- About this exercise
Do any lines in the data below contain "lung"? If so, copy every one of them.

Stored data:
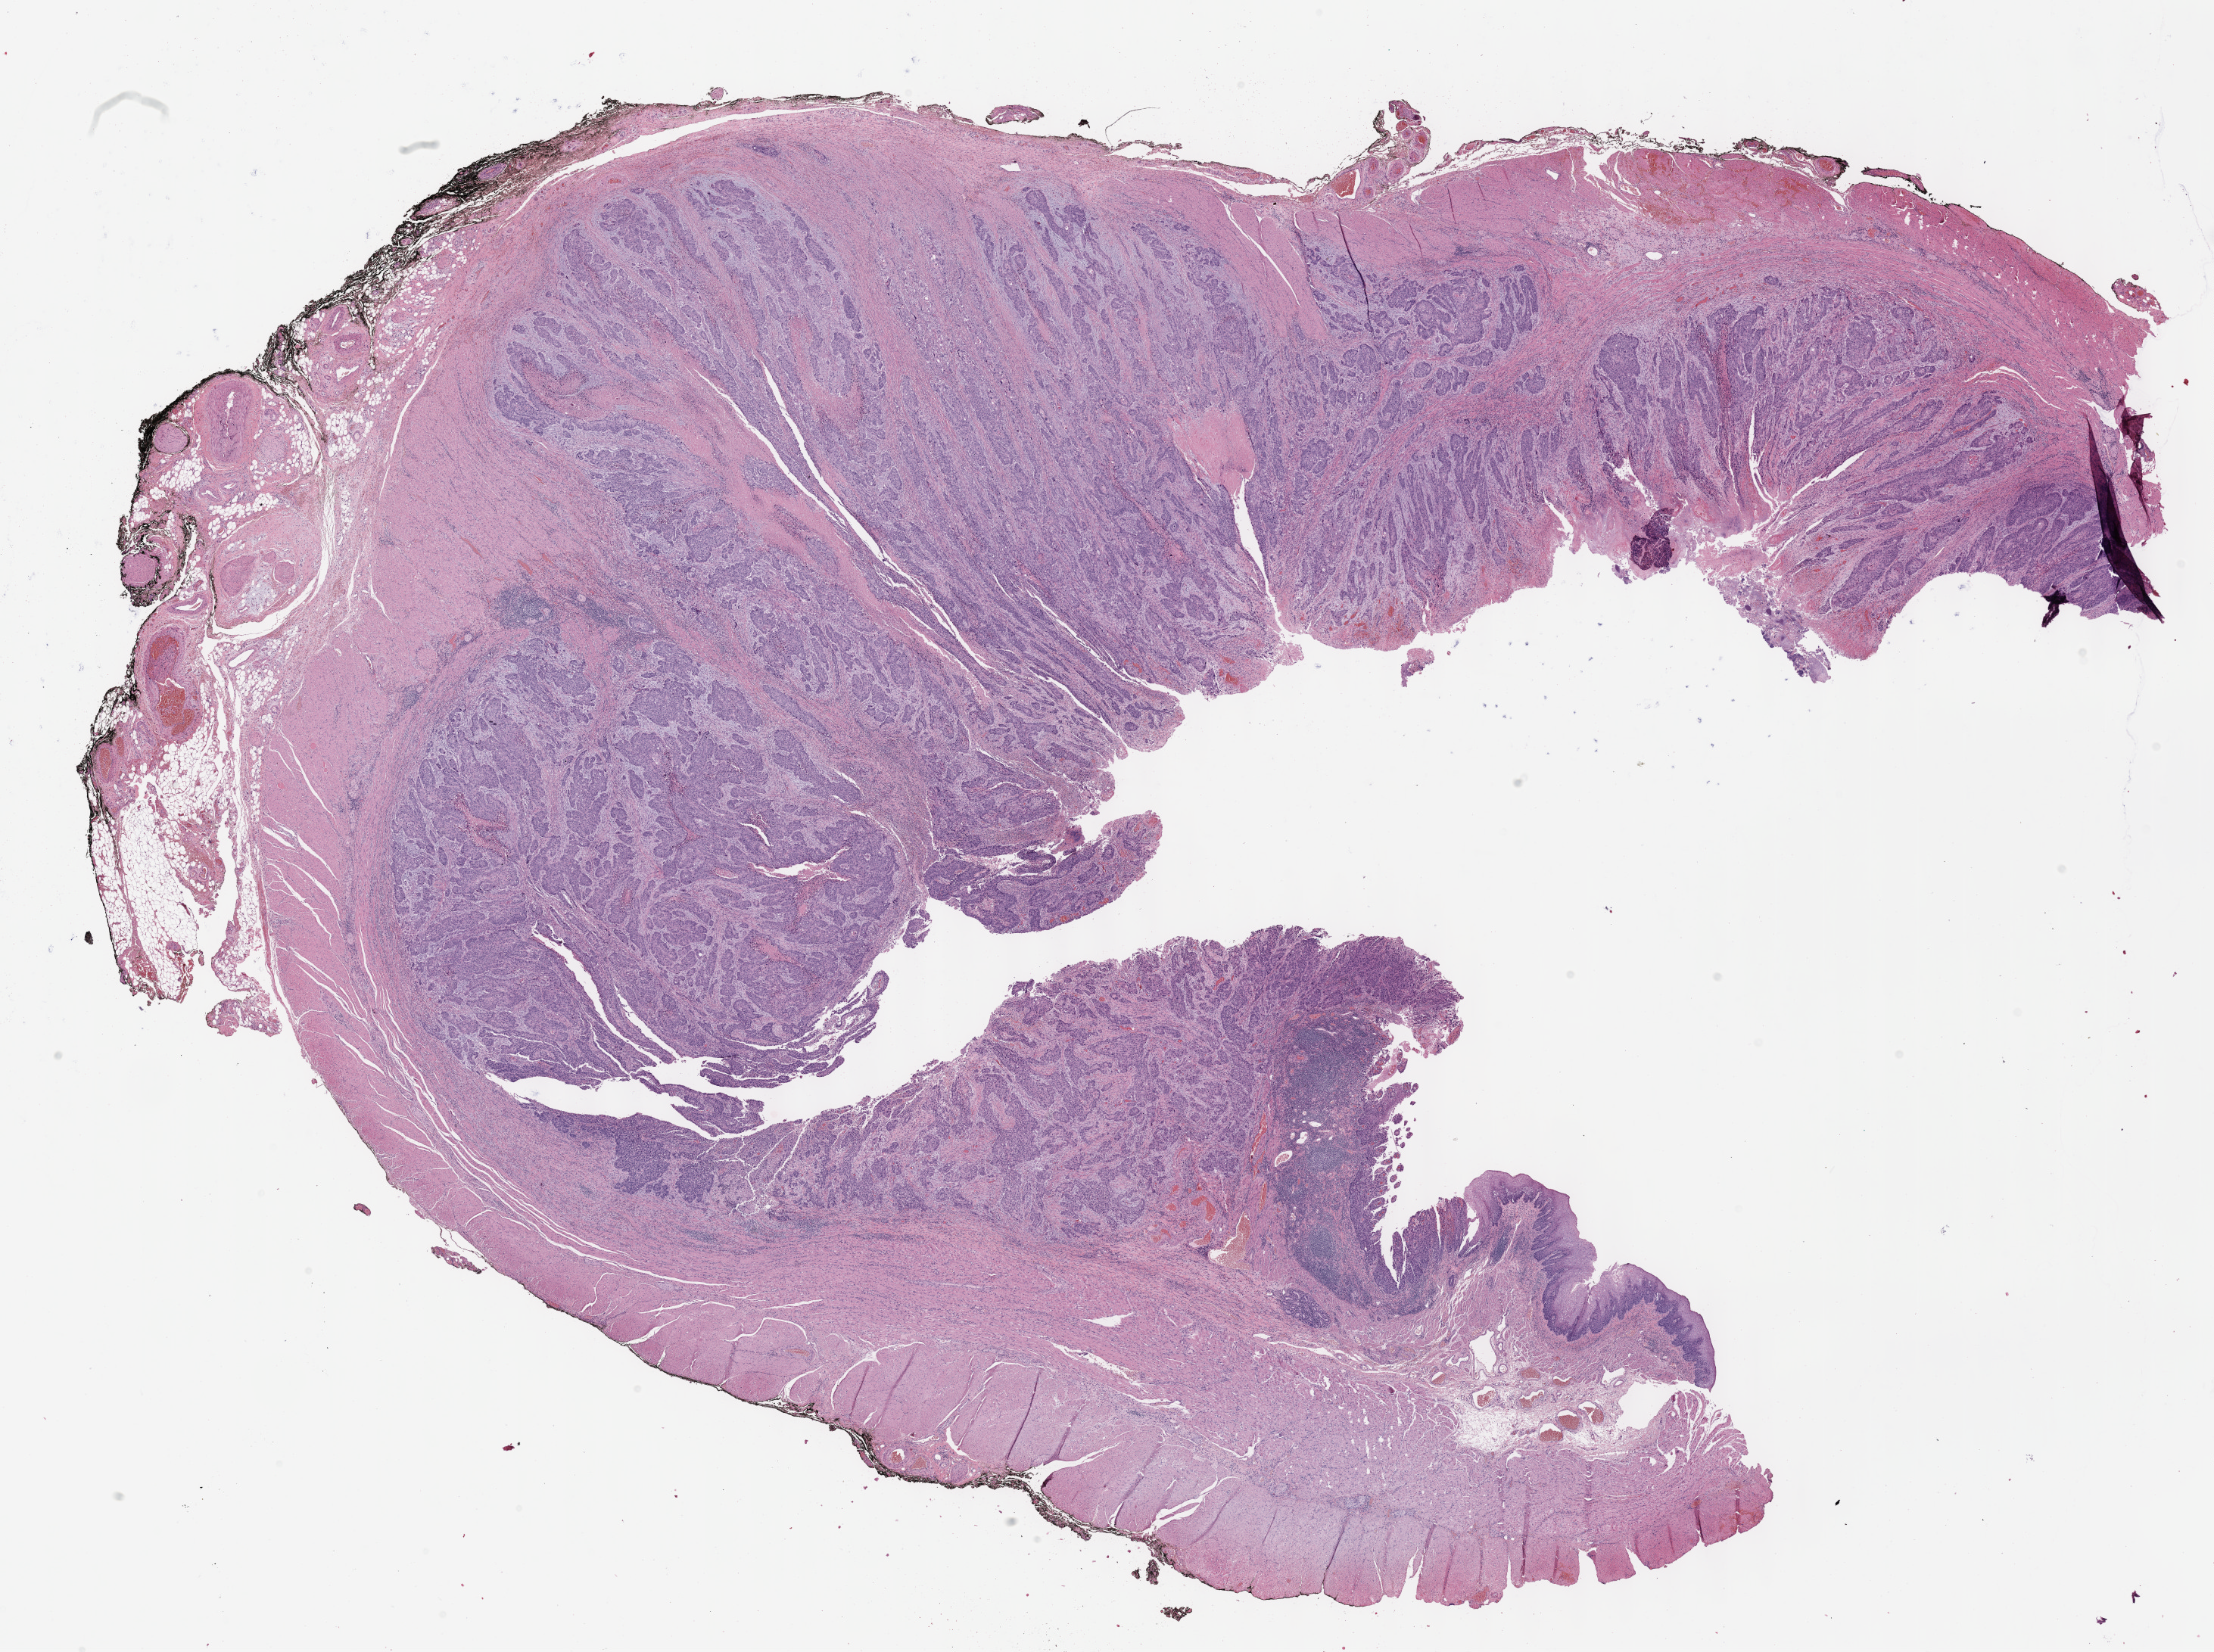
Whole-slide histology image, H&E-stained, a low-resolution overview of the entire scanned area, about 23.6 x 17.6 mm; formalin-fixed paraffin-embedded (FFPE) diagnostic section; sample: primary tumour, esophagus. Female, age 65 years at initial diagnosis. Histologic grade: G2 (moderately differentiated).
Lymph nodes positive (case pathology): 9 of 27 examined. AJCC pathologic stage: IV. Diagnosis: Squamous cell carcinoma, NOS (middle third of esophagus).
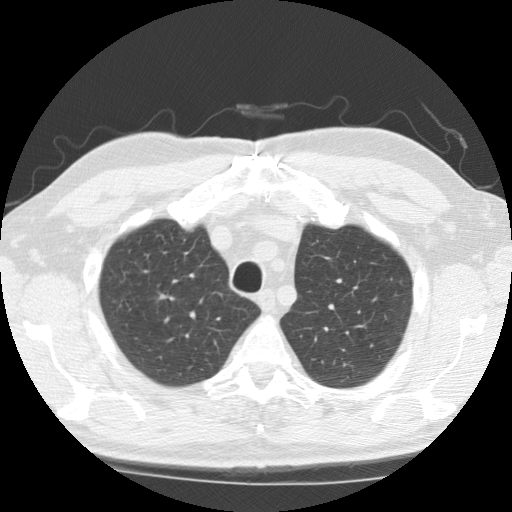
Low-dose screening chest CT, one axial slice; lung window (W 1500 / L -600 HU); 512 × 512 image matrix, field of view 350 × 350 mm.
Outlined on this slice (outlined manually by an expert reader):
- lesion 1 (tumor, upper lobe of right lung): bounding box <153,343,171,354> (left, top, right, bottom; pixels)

- Response area
Low-dose screening chest CT, one axial slice; lung window (W 1500 / L -600 HU); 512 × 512 image matrix, field of view 350 × 350 mm.
- lesion 1 (tumor, upper lobe of right lung): bounding box <153,343,171,354> (left, top, right, bottom; pixels)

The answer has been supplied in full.